WHAT IS REQUIRED – Give back exactly the lines of the data below, starting with the line that has "blok # In[3]." and going on through the line that has "blok # In[7].".

Entries taken from a collection
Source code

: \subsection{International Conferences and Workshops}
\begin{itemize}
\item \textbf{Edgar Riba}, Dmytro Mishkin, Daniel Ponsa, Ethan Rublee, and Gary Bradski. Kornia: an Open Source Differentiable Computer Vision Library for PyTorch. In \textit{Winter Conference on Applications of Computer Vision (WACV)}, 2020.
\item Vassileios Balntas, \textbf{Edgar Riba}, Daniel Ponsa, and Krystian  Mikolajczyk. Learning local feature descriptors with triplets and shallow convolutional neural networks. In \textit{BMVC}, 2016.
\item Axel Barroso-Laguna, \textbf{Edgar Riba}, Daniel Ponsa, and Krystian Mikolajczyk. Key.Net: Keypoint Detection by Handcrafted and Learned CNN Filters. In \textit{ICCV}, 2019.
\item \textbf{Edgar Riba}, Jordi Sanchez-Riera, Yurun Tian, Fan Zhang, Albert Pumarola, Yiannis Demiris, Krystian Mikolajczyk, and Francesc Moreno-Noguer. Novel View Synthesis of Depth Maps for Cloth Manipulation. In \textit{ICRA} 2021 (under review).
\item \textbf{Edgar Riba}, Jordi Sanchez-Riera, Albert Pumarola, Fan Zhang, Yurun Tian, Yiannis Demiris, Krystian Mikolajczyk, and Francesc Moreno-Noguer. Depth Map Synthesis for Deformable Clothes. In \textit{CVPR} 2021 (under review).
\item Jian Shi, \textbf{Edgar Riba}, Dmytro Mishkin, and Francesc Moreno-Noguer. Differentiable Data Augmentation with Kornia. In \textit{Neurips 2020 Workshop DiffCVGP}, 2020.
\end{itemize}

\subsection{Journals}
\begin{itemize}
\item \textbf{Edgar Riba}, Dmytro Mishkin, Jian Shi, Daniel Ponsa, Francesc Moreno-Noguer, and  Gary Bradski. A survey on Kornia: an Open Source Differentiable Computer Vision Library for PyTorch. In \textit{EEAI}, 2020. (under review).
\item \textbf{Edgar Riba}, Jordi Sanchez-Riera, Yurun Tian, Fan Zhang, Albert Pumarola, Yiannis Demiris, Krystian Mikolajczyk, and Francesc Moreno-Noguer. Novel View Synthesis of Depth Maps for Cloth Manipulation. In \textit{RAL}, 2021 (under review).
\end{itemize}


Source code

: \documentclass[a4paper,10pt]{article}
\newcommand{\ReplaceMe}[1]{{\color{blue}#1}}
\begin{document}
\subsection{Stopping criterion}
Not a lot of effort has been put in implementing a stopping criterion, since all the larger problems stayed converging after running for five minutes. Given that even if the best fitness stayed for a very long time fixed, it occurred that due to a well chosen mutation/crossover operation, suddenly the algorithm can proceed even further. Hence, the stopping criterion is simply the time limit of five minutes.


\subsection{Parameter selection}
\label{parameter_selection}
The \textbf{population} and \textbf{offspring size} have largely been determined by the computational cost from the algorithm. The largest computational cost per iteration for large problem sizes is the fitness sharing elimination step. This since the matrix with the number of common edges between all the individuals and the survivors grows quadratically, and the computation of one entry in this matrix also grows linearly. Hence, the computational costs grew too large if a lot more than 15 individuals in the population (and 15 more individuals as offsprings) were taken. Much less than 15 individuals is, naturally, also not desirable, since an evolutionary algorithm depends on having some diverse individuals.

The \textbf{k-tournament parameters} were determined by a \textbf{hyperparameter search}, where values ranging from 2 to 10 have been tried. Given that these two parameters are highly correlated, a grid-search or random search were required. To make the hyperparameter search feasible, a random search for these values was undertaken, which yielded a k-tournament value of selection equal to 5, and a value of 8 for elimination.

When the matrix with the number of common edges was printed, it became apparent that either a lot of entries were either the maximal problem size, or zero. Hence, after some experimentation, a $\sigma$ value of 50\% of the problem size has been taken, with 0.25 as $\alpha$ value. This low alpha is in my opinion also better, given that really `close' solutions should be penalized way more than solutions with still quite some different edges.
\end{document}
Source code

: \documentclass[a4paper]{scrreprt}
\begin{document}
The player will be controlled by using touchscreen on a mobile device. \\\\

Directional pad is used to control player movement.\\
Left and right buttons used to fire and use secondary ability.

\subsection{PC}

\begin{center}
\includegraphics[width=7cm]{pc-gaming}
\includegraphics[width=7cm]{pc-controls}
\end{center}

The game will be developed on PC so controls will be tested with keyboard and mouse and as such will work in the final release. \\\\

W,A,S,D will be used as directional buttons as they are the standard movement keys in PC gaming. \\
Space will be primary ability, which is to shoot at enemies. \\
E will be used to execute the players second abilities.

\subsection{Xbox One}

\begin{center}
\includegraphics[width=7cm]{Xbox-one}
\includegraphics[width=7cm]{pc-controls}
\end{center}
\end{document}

--

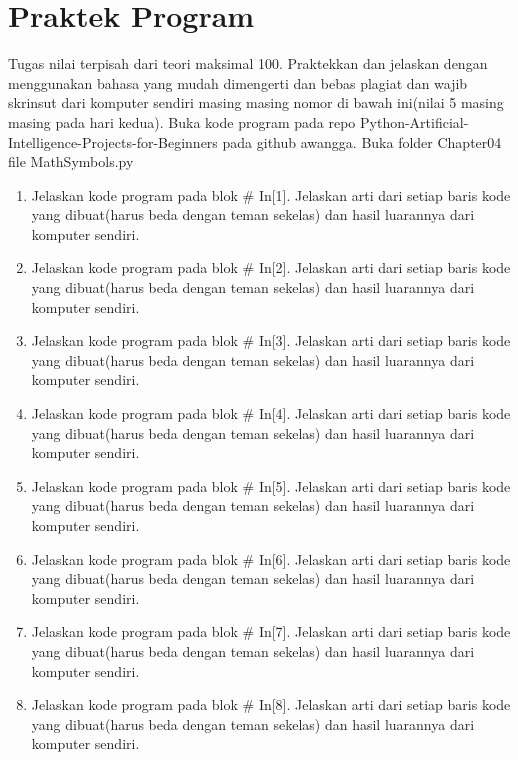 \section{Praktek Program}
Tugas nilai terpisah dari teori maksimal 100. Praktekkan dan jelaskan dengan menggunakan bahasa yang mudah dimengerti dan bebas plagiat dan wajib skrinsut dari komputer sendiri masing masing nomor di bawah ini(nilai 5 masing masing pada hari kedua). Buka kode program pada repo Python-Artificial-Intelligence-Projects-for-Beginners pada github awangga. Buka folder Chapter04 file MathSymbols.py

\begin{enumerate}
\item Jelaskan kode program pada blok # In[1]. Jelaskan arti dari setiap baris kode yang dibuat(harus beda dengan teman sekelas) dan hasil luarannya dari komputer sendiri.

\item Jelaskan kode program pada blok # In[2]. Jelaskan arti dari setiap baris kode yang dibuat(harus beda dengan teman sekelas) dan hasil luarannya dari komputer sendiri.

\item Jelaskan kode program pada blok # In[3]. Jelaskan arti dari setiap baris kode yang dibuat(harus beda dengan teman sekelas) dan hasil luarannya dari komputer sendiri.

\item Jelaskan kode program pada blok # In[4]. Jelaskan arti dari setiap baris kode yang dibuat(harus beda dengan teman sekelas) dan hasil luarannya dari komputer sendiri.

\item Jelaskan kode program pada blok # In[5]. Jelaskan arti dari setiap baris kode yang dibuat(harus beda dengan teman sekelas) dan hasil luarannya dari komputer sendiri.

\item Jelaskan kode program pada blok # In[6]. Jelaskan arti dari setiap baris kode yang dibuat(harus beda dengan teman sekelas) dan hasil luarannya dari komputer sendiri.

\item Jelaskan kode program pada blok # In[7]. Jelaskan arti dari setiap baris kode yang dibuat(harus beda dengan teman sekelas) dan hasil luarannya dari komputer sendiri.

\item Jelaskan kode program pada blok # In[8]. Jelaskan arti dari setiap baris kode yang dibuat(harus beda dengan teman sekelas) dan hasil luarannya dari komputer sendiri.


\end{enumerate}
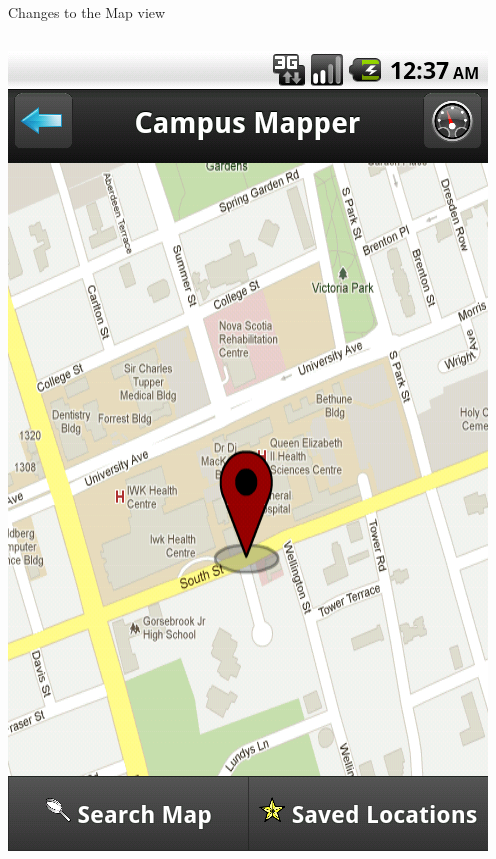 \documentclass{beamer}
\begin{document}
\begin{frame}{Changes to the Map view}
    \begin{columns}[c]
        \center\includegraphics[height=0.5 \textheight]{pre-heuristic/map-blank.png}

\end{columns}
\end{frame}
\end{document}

SOLUTION TO THE EXERCISE –
\item Jelaskan kode program pada blok # In[3]. Jelaskan arti dari setiap baris kode yang dibuat(harus beda dengan teman sekelas) dan hasil luarannya dari komputer sendiri.

\item Jelaskan kode program pada blok # In[4]. Jelaskan arti dari setiap baris kode yang dibuat(harus beda dengan teman sekelas) dan hasil luarannya dari komputer sendiri.

\item Jelaskan kode program pada blok # In[5]. Jelaskan arti dari setiap baris kode yang dibuat(harus beda dengan teman sekelas) dan hasil luarannya dari komputer sendiri.

\item Jelaskan kode program pada blok # In[6]. Jelaskan arti dari setiap baris kode yang dibuat(harus beda dengan teman sekelas) dan hasil luarannya dari komputer sendiri.

\item Jelaskan kode program pada blok # In[7]. Jelaskan arti dari setiap baris kode yang dibuat(harus beda dengan teman sekelas) dan hasil luarannya dari komputer sendiri.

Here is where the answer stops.